Task item:
In the copy, include every entry exactly but none of its images.

Provided data:
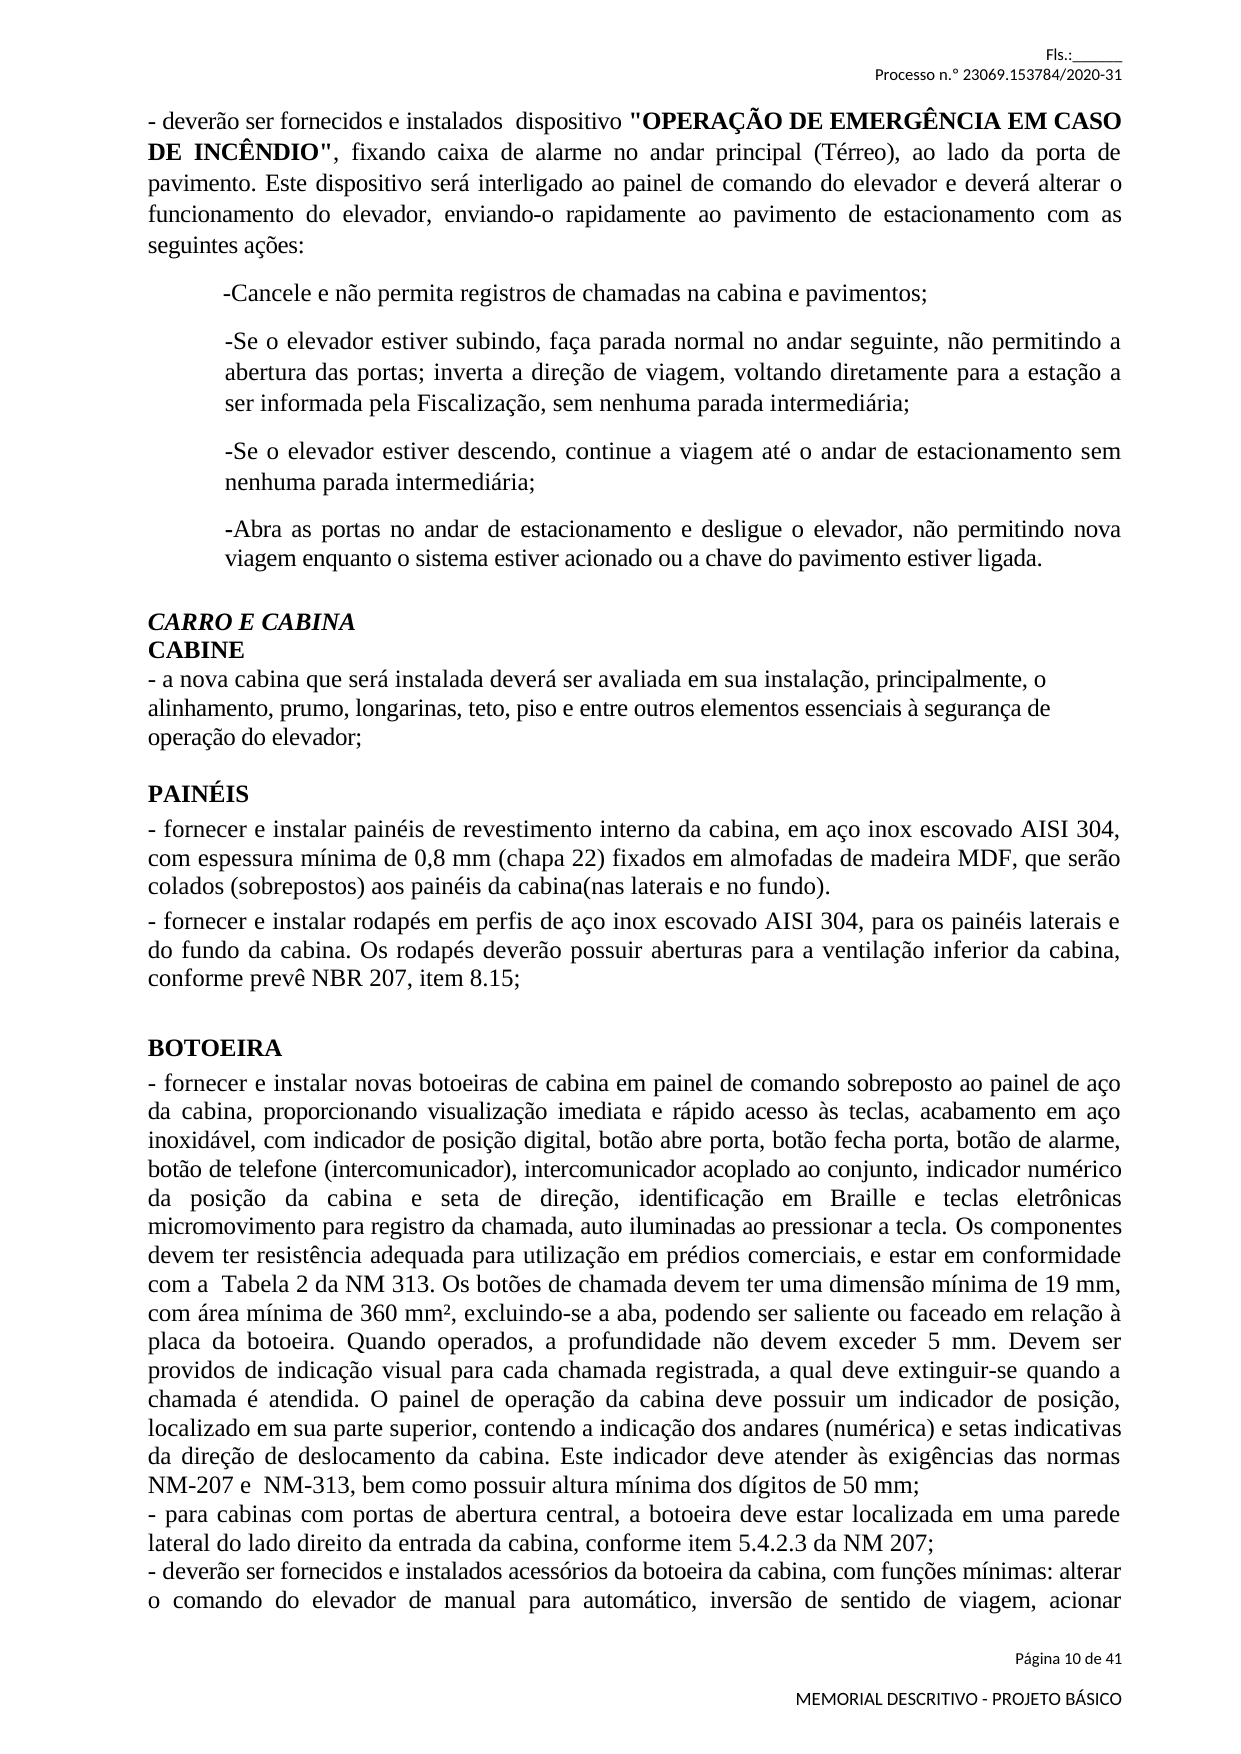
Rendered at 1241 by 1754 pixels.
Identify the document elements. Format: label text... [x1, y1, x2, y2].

subtitle CARRO E CABINA [148, 607, 1122, 635]
text BOTOEIRA [148, 1033, 1122, 1062]
text - fornecer e instalar rodapés em perfis de aço inox escovado AISI 304, para os painéis laterais e do fundo da cabina. Os rodapés deverão possuir aberturas para a ventilação inferior da cabina, conforme prevê NBR 207, item 8.15; [148, 906, 1122, 992]
list - fornecer e instalar novas botoeiras de cabina em painel de comando sobreposto ao painel de aço da cabina, proporcionando visualização imediata e rápido acesso às teclas, acabamento em aço inoxidável, com indicador de posição digital, botão abre porta, botão fecha porta, botão de alarme, botão de telefone (intercomunicador), intercomunicador acoplado ao conjunto, indicador numérico da posição da cabina e seta de direção, identificação em Braille e teclas eletrônicas micromovimento para registro da chamada, auto iluminadas ao pressionar a tecla. Os componentes devem ter resistência adequada para utilização em prédios comerciais, e estar em conformidade com a Tabela 2 da NM 313. Os botões de chamada devem ter uma dimensão mínima de 19 mm, com área mínima de 360 mm², excluindo-se a aba, podendo ser saliente ou faceado em relação à placa da botoeira. Quando operados, a profundidade não devem exceder 5 mm. Devem ser providos de indicação visual para cada chamada registrada, a qual deve extinguir-se quando a chamada é atendida. O painel de operação da cabina deve possuir um indicador de posição, localizado em sua parte superior, contendo a indicação dos andares (numérica) e setas indicativas da direção de deslocamento da cabina. Este indicador deve atender às exigências das normas NM-207 e NM-313, bem como possuir altura mínima dos dígitos de 50 mm; [148, 1068, 1122, 1499]
text - a nova cabina que será instalada deverá ser avaliada em sua instalação, principalmente, o alinhamento, prumo, longarinas, teto, piso e entre outros elementos essenciais à segurança de operação do elevador; [148, 664, 1122, 750]
text -Se o elevador estiver descendo, continue a viagem até o andar de estacionamento sem nenhuma parada intermediária; [224, 436, 1122, 496]
list - para cabinas com portas de abertura central, a botoeira deve estar localizada em uma parede lateral do lado direito da entrada da cabina, conforme item 5.4.2.3 da NM 207; [148, 1499, 1122, 1556]
text PAINÉIS [148, 779, 1122, 808]
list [148, 1556, 1122, 1614]
text -Se o elevador estiver subindo, faça parada normal no andar seguinte, não permitindo a abertura das portas; inverta a direção de viagem, voltando diretamente para a estação a ser informada pela Fiscalização, sem nenhuma parada intermediária; [224, 326, 1122, 417]
text - fornecer e instalar painéis de revestimento interno da cabina, em aço inox escovado AISI 304, com espessura mínima de 0,8 mm (chapa 22) fixados em almofadas de madeira MDF, que serão colados (sobrepostos) aos painéis da cabina(nas laterais e no fundo). [148, 814, 1122, 900]
text - deverão ser fornecidos e instalados dispositivo "OPERAÇÃO DE EMERGÊNCIA EM CASO DE INCÊNDIO", fixando caixa de alarme no andar principal (Térreo), ao lado da porta de pavimento. Este dispositivo será interligado ao painel de comando do elevador e deverá alterar o funcionamento do elevador, enviando-o rapidamente ao pavimento de estacionamento com as seguintes ações: [148, 106, 1122, 259]
text -Abra as portas no andar de estacionamento e desligue o elevador, não permitindo nova viagem enquanto o sistema estiver acionado ou a chave do pavimento estiver ligada. [224, 514, 1122, 572]
text CABINE [148, 635, 1122, 664]
text -Cancele e não permita registros de chamadas na cabina e pavimentos; [223, 278, 1122, 307]
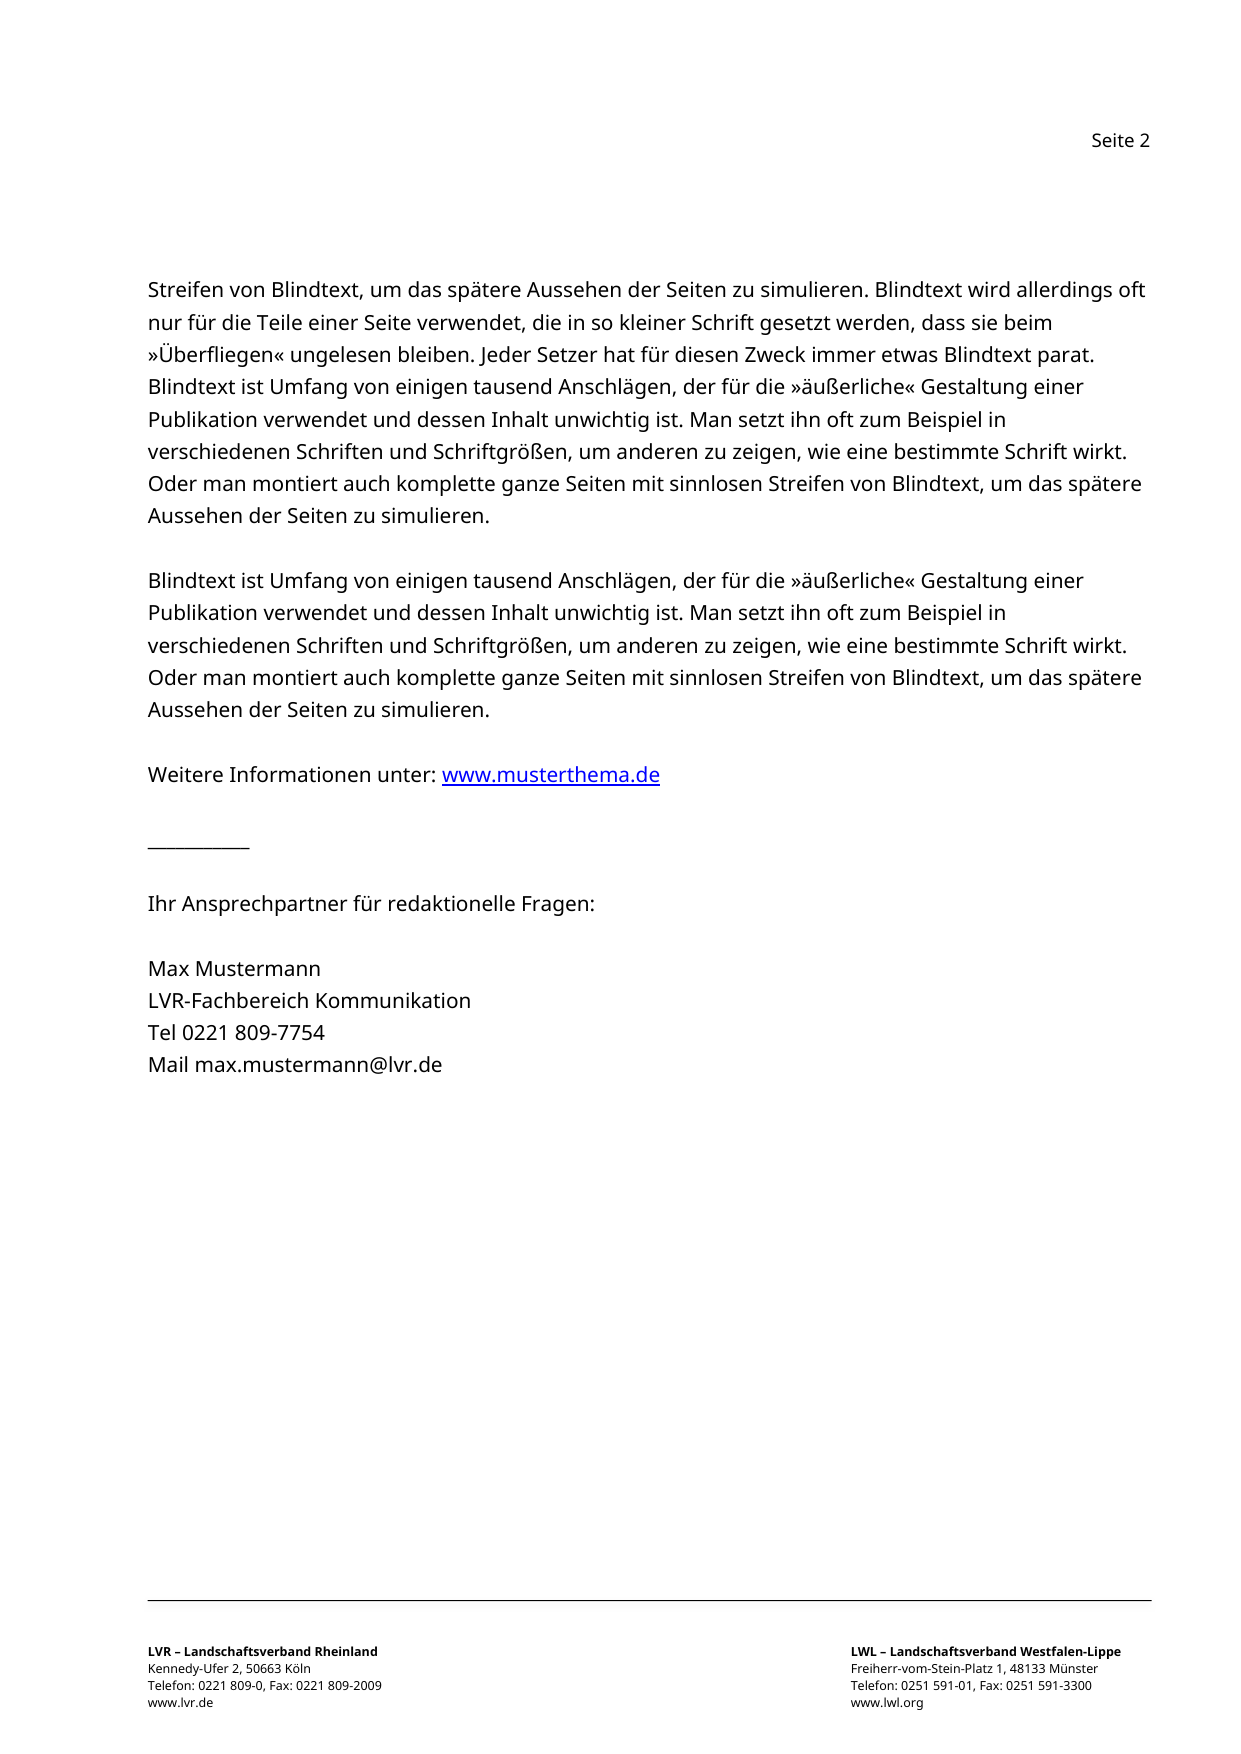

Your response:
Rendered at 1241 by 1754 pixels.
Identify the document elements. Format: label text... [x1, y1, x2, y2].

subtitle CARRO E CABINA [148, 607, 1122, 635]
text BOTOEIRA [148, 1033, 1122, 1062]
text - fornecer e instalar rodapés em perfis de aço inox escovado AISI 304, para os painéis laterais e do fundo da cabina. Os rodapés deverão possuir aberturas para a ventilação inferior da cabina, conforme prevê NBR 207, item 8.15; [148, 906, 1122, 992]
list - fornecer e instalar novas botoeiras de cabina em painel de comando sobreposto ao painel de aço da cabina, proporcionando visualização imediata e rápido acesso às teclas, acabamento em aço inoxidável, com indicador de posição digital, botão abre porta, botão fecha porta, botão de alarme, botão de telefone (intercomunicador), intercomunicador acoplado ao conjunto, indicador numérico da posição da cabina e seta de direção, identificação em Braille e teclas eletrônicas micromovimento para registro da chamada, auto iluminadas ao pressionar a tecla. Os componentes devem ter resistência adequada para utilização em prédios comerciais, e estar em conformidade com a Tabela 2 da NM 313. Os botões de chamada devem ter uma dimensão mínima de 19 mm, com área mínima de 360 mm², excluindo-se a aba, podendo ser saliente ou faceado em relação à placa da botoeira. Quando operados, a profundidade não devem exceder 5 mm. Devem ser providos de indicação visual para cada chamada registrada, a qual deve extinguir-se quando a chamada é atendida. O painel de operação da cabina deve possuir um indicador de posição, localizado em sua parte superior, contendo a indicação dos andares (numérica) e setas indicativas da direção de deslocamento da cabina. Este indicador deve atender às exigências das normas NM-207 e NM-313, bem como possuir altura mínima dos dígitos de 50 mm; [148, 1068, 1122, 1499]
text - a nova cabina que será instalada deverá ser avaliada em sua instalação, principalmente, o alinhamento, prumo, longarinas, teto, piso e entre outros elementos essenciais à segurança de operação do elevador; [148, 664, 1122, 750]
text -Se o elevador estiver descendo, continue a viagem até o andar de estacionamento sem nenhuma parada intermediária; [224, 436, 1122, 496]
list - para cabinas com portas de abertura central, a botoeira deve estar localizada em uma parede lateral do lado direito da entrada da cabina, conforme item 5.4.2.3 da NM 207; [148, 1499, 1122, 1556]
text PAINÉIS [148, 779, 1122, 808]
list [148, 1556, 1122, 1614]
text -Se o elevador estiver subindo, faça parada normal no andar seguinte, não permitindo a abertura das portas; inverta a direção de viagem, voltando diretamente para a estação a ser informada pela Fiscalização, sem nenhuma parada intermediária; [224, 326, 1122, 417]
text - fornecer e instalar painéis de revestimento interno da cabina, em aço inox escovado AISI 304, com espessura mínima de 0,8 mm (chapa 22) fixados em almofadas de madeira MDF, que serão colados (sobrepostos) aos painéis da cabina(nas laterais e no fundo). [148, 814, 1122, 900]
text - deverão ser fornecidos e instalados dispositivo "OPERAÇÃO DE EMERGÊNCIA EM CASO DE INCÊNDIO", fixando caixa de alarme no andar principal (Térreo), ao lado da porta de pavimento. Este dispositivo será interligado ao painel de comando do elevador e deverá alterar o funcionamento do elevador, enviando-o rapidamente ao pavimento de estacionamento com as seguintes ações: [148, 106, 1122, 259]
text -Abra as portas no andar de estacionamento e desligue o elevador, não permitindo nova viagem enquanto o sistema estiver acionado ou a chave do pavimento estiver ligada. [224, 514, 1122, 572]
text CABINE [148, 635, 1122, 664]
text -Cancele e não permita registros de chamadas na cabina e pavimentos; [223, 278, 1122, 307]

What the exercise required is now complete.